Mas de onde se projeta os paraquedas? Do único lugar onde diferentes visões e sonhos podem coexistir: para além da Terra, o “lugar do sonho”. O sonho que transcende o “casulo humano”, que permite e valida visões de mundo distintas da vida. São esses lugares de conexão completa com o meio que compartilhamos e que possui uma potência única.

Quando se pensa em reimaginar o mundo ou imaginar outro mundo possível, o que estão se referindo é uma organização com o espaço, como se os seres humanos fossem a parte da natureza. Logo, seriam novas maneiras de fazer do mesmo uma separação entre nós humanos e a Terra, onde podemos comê-la, socá-la, fratura-la para outro espaço, uma vez que não faz parte de nós. Existe um ciclo vicioso de questionar o mundo que recebemos, questionamos o mundo que recebemos dos nossos antepassados, mas não questionamos se o mundo que estamos construindo hoje será o que as gerações futuras desejam e/ou necessitam.

 Devíamos, segundo Ailton, aceitar que somos parte da multiplicidade de formas da natureza e abandonar essa ideia do homem e a humanidade como medidas comparativas, para que possamos estar dispostos e abertos a experimentar novas formas de escutar, sentir, inspirar e expirar tudo o que ficou a parte de nós, porque era natureza e nós humanos. Os quase-humanos são aqueles que ao decidirem ser e existir de maneira distinta ao modelo civilizatório foram jogados à margem sofrendo com a pobreza, fome e violência. 

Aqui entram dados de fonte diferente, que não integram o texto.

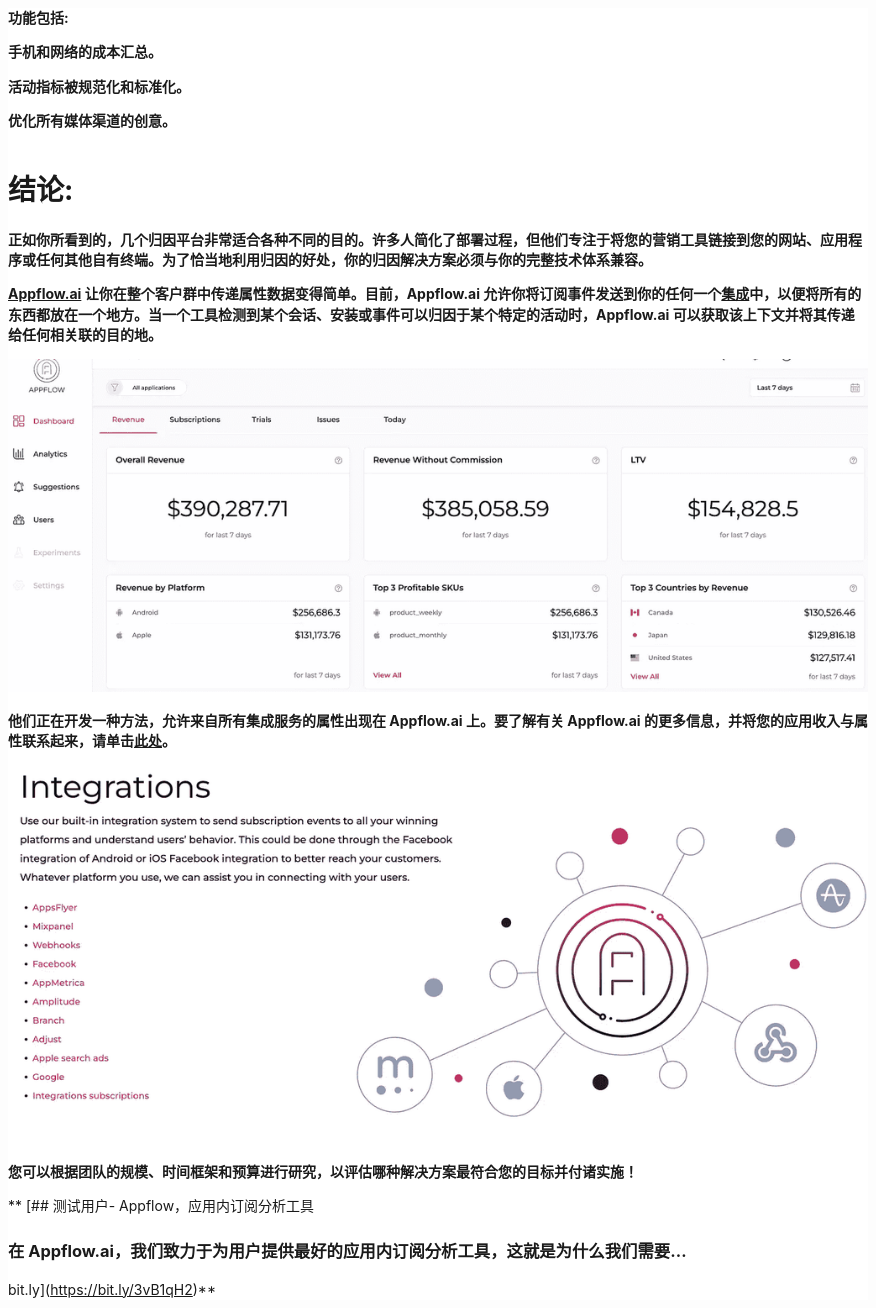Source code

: **功能包括:**

**手机和网络的成本汇总。**

**活动指标被规范化和标准化。**

**优化所有媒体渠道的创意。**

# **结论:**

**正如你所看到的，几个归因平台非常适合各种不同的目的。许多人简化了部署过程，但他们专注于将您的营销工具链接到您的网站、应用程序或任何其他自有终端。为了恰当地利用归因的好处，你的归因解决方案必须与你的完整技术体系兼容。**

**[Appflow.ai](https://www.appflow.ai/) 让你在整个客户群中传递属性数据变得简单。目前，Appflow.ai 允许你将订阅事件发送到你的任何一个[集成](https://www.appflow.ai/integrations)中，以便将所有的东西都放在一个地方。当一个工具检测到某个会话、安装或事件可以归因于某个特定的活动时，Appflow.ai 可以获取该上下文并将其传递给任何相关联的目的地。**

**![](img/557d60c2e35386d57e86575ab2001755.png)**

**他们正在开发一种方法，允许来自所有集成服务的属性出现在 Appflow.ai 上。要了解有关 Appflow.ai 的更多信息，并将您的应用收入与属性联系起来，请单击[此处](https://www.appflow.ai/integrations)。**

**![](img/ed65c95142c9760bff81db9210e00e34.png)**

**您可以根据团队的规模、时间框架和预算进行研究，以评估哪种解决方案最符合您的目标并付诸实施！**

**[](https://bit.ly/3vB1qH2) [## 测试用户- Appflow，应用内订阅分析工具

### 在 Appflow.ai，我们致力于为用户提供最好的应用内订阅分析工具，这就是为什么我们需要…

bit.ly](https://bit.ly/3vB1qH2)**
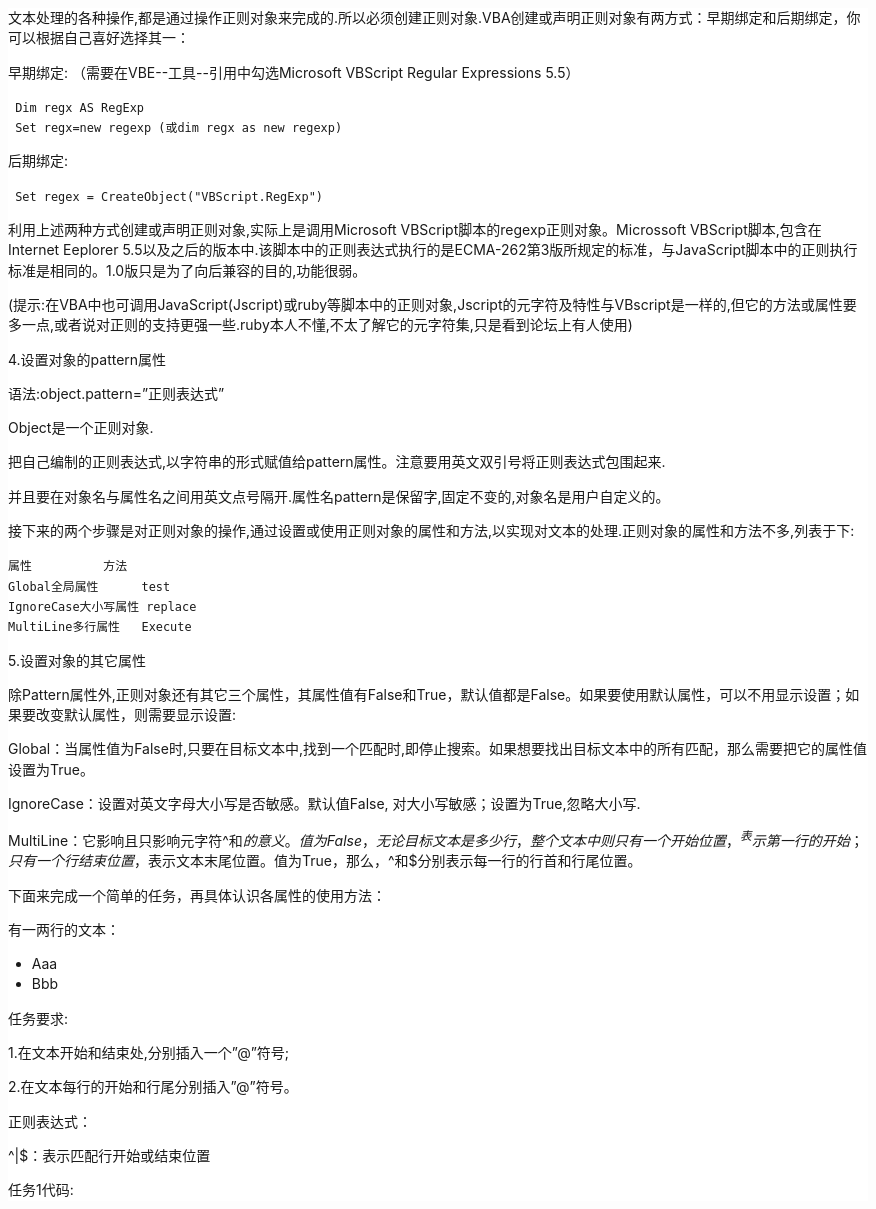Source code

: 文本处理的各种操作,都是通过操作正则对象来完成的.所以必须创建正则对象.VBA创建或声明正则对象有两方式：早期绑定和后期绑定，你可以根据自己喜好选择其一：

早期绑定: （需要在VBE--工具--引用中勾选Microsoft VBScript Regular Expressions 5.5）

     Dim regx AS RegExp
     Set regx=new regexp (或dim regx as new regexp)

后期绑定: 

     Set regex = CreateObject("VBScript.RegExp")

利用上述两种方式创建或声明正则对象,实际上是调用Microsoft VBScript脚本的regexp正则对象。Microssoft VBScript脚本,包含在Internet Eeplorer 5.5以及之后的版本中.该脚本中的正则表达式执行的是ECMA-262第3版所规定的标准，与JavaScript脚本中的正则执行标准是相同的。1.0版只是为了向后兼容的目的,功能很弱。

(提示:在VBA中也可调用JavaScript(Jscript)或ruby等脚本中的正则对象,Jscript的元字符及特性与VBscript是一样的,但它的方法或属性要多一点,或者说对正则的支持更强一些.ruby本人不懂,不太了解它的元字符集,只是看到论坛上有人使用)

4.设置对象的pattern属性

语法:object.pattern=”正则表达式”

Object是一个正则对象.

把自己编制的正则表达式,以字符串的形式赋值给pattern属性。注意要用英文双引号将正则表达式包围起来.

并且要在对象名与属性名之间用英文点号隔开.属性名pattern是保留字,固定不变的,对象名是用户自定义的。

接下来的两个步骤是对正则对象的操作,通过设置或使用正则对象的属性和方法,以实现对文本的处理.正则对象的属性和方法不多,列表于下:

	
	属性			方法
	Global全局属性		test
	IgnoreCase大小写属性	replace
	MultiLine多行属性	Execute

5.设置对象的其它属性

除Pattern属性外,正则对象还有其它三个属性，其属性值有False和True，默认值都是False。如果要使用默认属性，可以不用显示设置；如果要改变默认属性，则需要显示设置:

Global：当属性值为False时,只要在目标文本中,找到一个匹配时,即停止搜索。如果想要找出目标文本中的所有匹配，那么需要把它的属性值设置为True。

IgnoreCase：设置对英文字母大小写是否敏感。默认值False, 对大小写敏感；设置为True,忽略大小写.

MultiLine：它影响且只影响元字符^和$的意义。值为False，无论目标文本是多少行，整个文本中则只有一个开始位置，^表示第一行的开始；只有一个行结束位置，$表示文本末尾位置。值为True，那么，^和$分别表示每一行的行首和行尾位置。

下面来完成一个简单的任务，再具体认识各属性的使用方法：

有一两行的文本：

- Aaa
- Bbb

任务要求:

1.在文本开始和结束处,分别插入一个”@”符号;

2.在文本每行的开始和行尾分别插入”@”符号。

正则表达式：

^|$：表示匹配行开始或结束位置

任务1代码:
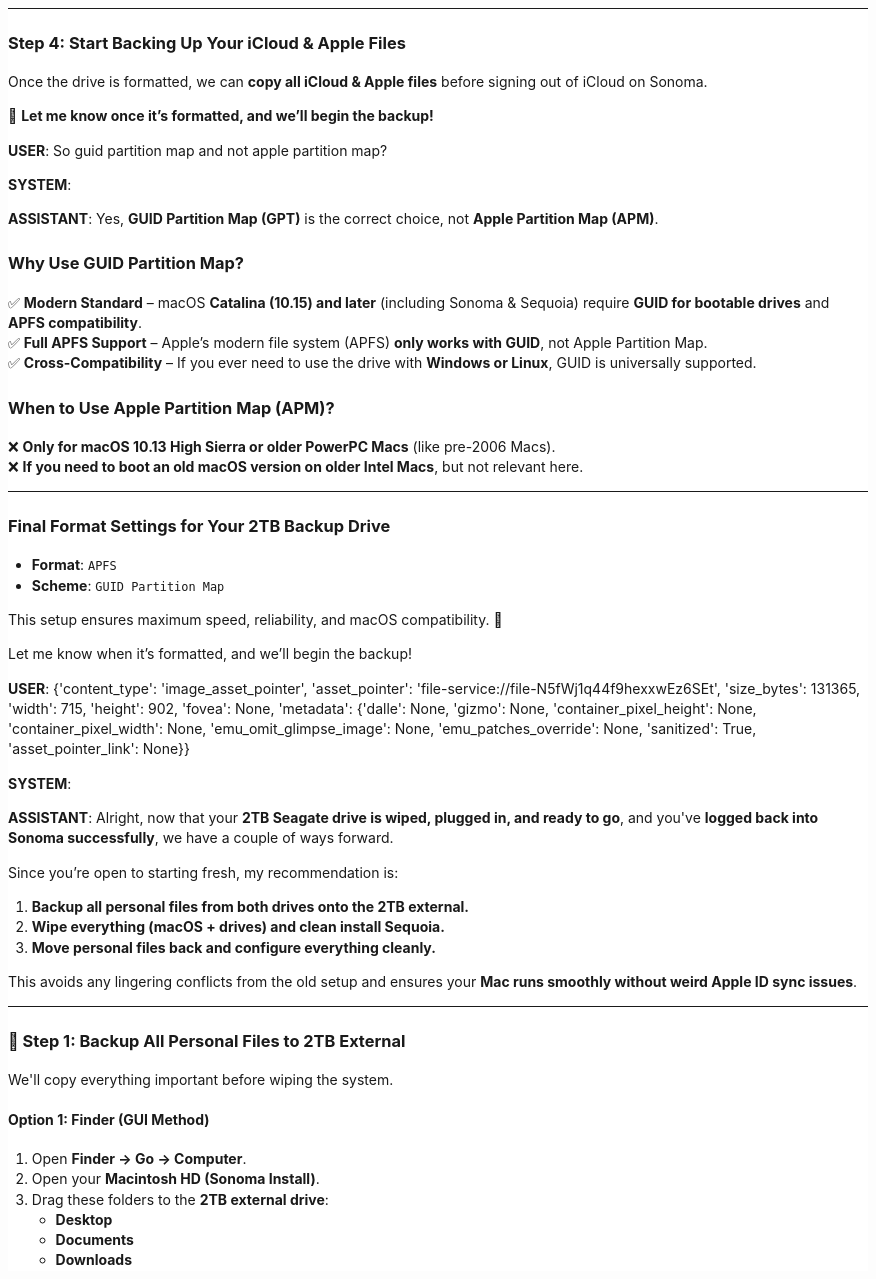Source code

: 
---

### **Step 4: Start Backing Up Your iCloud & Apple Files**
Once the drive is formatted, we can **copy all iCloud & Apple files** before signing out of iCloud on Sonoma.

🚀 **Let me know once it’s formatted, and we’ll begin the backup!**

**USER**: So guid partition map and not apple partition map?

**SYSTEM**: 

**ASSISTANT**: Yes, **GUID Partition Map (GPT)** is the correct choice, not **Apple Partition Map (APM)**.  

### **Why Use GUID Partition Map?**
✅ **Modern Standard** – macOS **Catalina (10.15) and later** (including Sonoma & Sequoia) require **GUID for bootable drives** and **APFS compatibility**.  
✅ **Full APFS Support** – Apple’s modern file system (APFS) **only works with GUID**, not Apple Partition Map.  
✅ **Cross-Compatibility** – If you ever need to use the drive with **Windows or Linux**, GUID is universally supported.  

### **When to Use Apple Partition Map (APM)?**
❌ **Only for macOS 10.13 High Sierra or older PowerPC Macs** (like pre-2006 Macs).  
❌ **If you need to boot an old macOS version on older Intel Macs**, but not relevant here.  

---

### **Final Format Settings for Your 2TB Backup Drive**
- **Format**: `APFS`
- **Scheme**: `GUID Partition Map`

This setup ensures maximum speed, reliability, and macOS compatibility. 🚀  

Let me know when it’s formatted, and we’ll begin the backup!

**USER**: {'content_type': 'image_asset_pointer', 'asset_pointer': 'file-service://file-N5fWj1q44f9hexxwEz6SEt', 'size_bytes': 131365, 'width': 715, 'height': 902, 'fovea': None, 'metadata': {'dalle': None, 'gizmo': None, 'container_pixel_height': None, 'container_pixel_width': None, 'emu_omit_glimpse_image': None, 'emu_patches_override': None, 'sanitized': True, 'asset_pointer_link': None}}

**SYSTEM**: 

**ASSISTANT**: Alright, now that your **2TB Seagate drive is wiped, plugged in, and ready to go**, and you've **logged back into Sonoma successfully**, we have a couple of ways forward.

Since you’re open to starting fresh, my recommendation is:

1. **Backup all personal files from both drives onto the 2TB external.**  
2. **Wipe everything (macOS + drives) and clean install Sequoia.**  
3. **Move personal files back and configure everything cleanly.**  

This avoids any lingering conflicts from the old setup and ensures your **Mac runs smoothly without weird Apple ID sync issues**.

---

### **🚀 Step 1: Backup All Personal Files to 2TB External**
We'll copy everything important before wiping the system.

#### **Option 1: Finder (GUI Method)**
1. Open **Finder → Go → Computer**.
2. Open your **Macintosh HD (Sonoma Install)**.
3. Drag these folders to the **2TB external drive**:
   - **Desktop**
   - **Documents**
   - **Downloads**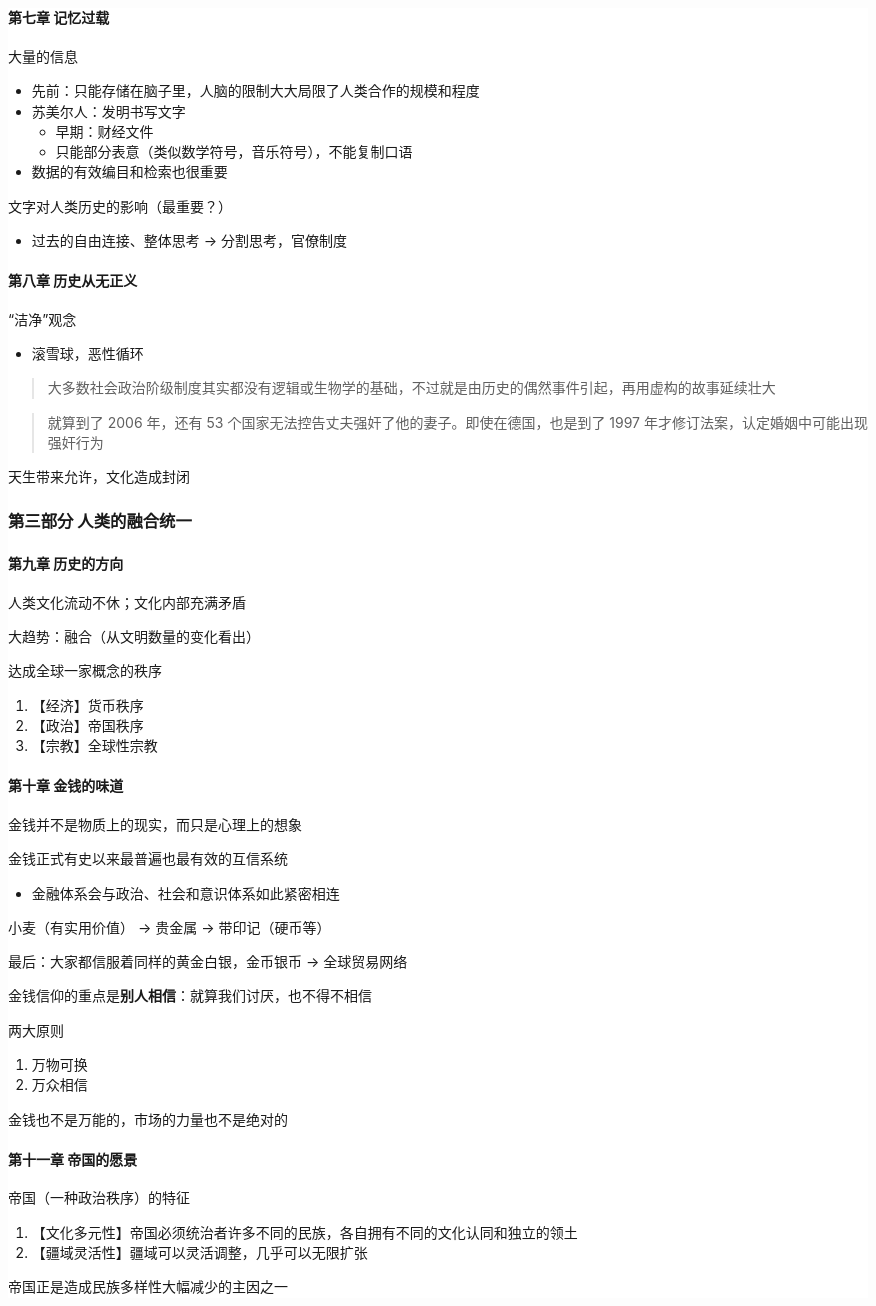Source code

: #### 第七章 记忆过载
大量的信息
* 先前：只能存储在脑子里，人脑的限制大大局限了人类合作的规模和程度
* 苏美尔人：发明书写文字
	- 早期：财经文件
	- 只能部分表意（类似数学符号，音乐符号），不能复制口语
* 数据的有效编目和检索也很重要

文字对人类历史的影响（最重要？）
* 过去的自由连接、整体思考 -> 分割思考，官僚制度

#### 第八章 历史从无正义
“洁净”观念
* 滚雪球，恶性循环

> 大多数社会政治阶级制度其实都没有逻辑或生物学的基础，不过就是由历史的偶然事件引起，再用虚构的故事延续壮大

> 就算到了 2006 年，还有 53 个国家无法控告丈夫强奸了他的妻子。即使在德国，也是到了 1997 年才修订法案，认定婚姻中可能出现强奸行为

天生带来允许，文化造成封闭

### 第三部分 人类的融合统一
#### 第九章 历史的方向
人类文化流动不休；文化内部充满矛盾

大趋势：融合（从文明数量的变化看出）

达成全球一家概念的秩序
1. 【经济】货币秩序
2. 【政治】帝国秩序
3. 【宗教】全球性宗教

#### 第十章 金钱的味道
金钱并不是物质上的现实，而只是心理上的想象

金钱正式有史以来最普遍也最有效的互信系统
* 金融体系会与政治、社会和意识体系如此紧密相连

小麦（有实用价值） -> 贵金属 -> 带印记（硬币等）

最后：大家都信服着同样的黄金白银，金币银币 -> 全球贸易网络

金钱信仰的重点是**别人相信**：就算我们讨厌，也不得不相信

两大原则
1. 万物可换
2. 万众相信

金钱也不是万能的，市场的力量也不是绝对的

#### 第十一章 帝国的愿景
帝国（一种政治秩序）的特征
1. 【文化多元性】帝国必须统治者许多不同的民族，各自拥有不同的文化认同和独立的领土
2. 【疆域灵活性】疆域可以灵活调整，几乎可以无限扩张

帝国正是造成民族多样性大幅减少的主因之一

Se o ponto de análise for o Antropoceno como ponto de partida, temos no primeiro contato do mundo Ocidental com o Outro não-europeu gerou a eliminação do Outro apenas no encontro, o que hoje conhecemos como epidemia, foi usado de forma indireta para dizimar milhares de sujeitos, este é um exemplo claro da tragédia da humanidade, não sendo um evento novo os desastres que estamos vivendo, que alguns chamam de Antropoceno.

Por que ler Ailton Krenak?

A obra de Ailton nasce como um confronto ao pensamento capitalista de que devemos destruir a natureza, baseado na construção de uma distinção entre “Nós”, seres humanos, e ‘’Ela’’, a natureza, e que em seu lugar sejam construídos mais “shoppings e estacionamentos”. 

Estamos tão condicionados a pensar que nós “humanos” somos uma coisa e a natureza é outra que acabamos por despersonificar a Terra, retiramos dela qualquer tipo de humanidade e racionalidade, somos atraídos pelo discursos hegemônicos de que a Natureza, por ser inferior, pode e deve ser explorada até os último resquícios e nos esquecemos que não existe um “lá fora”.

Sendo assim, a obra de Ailton traz uma nova forma de ser e estar no mundo, uma maneira distinta de viver na Terra sendo co-responsável pelo desenvolvimento e entendendo-a como um ser com personalidade. A obra de Ailton, mais do que uma obra teórica ou filosófica, é uma tentativa de trazer uma nova maneira de ver a realidade e a Terra, que permite compreender os discursos que as grandes corporações tentam nos vender, bem como busca maneiras de solucionar os problema que estamos produzindo enquanto humanidade.

Referência:

KRENAK, Ailton. Ideias para adiar o fim do mundo. Editora Companhia das Letras, 2019.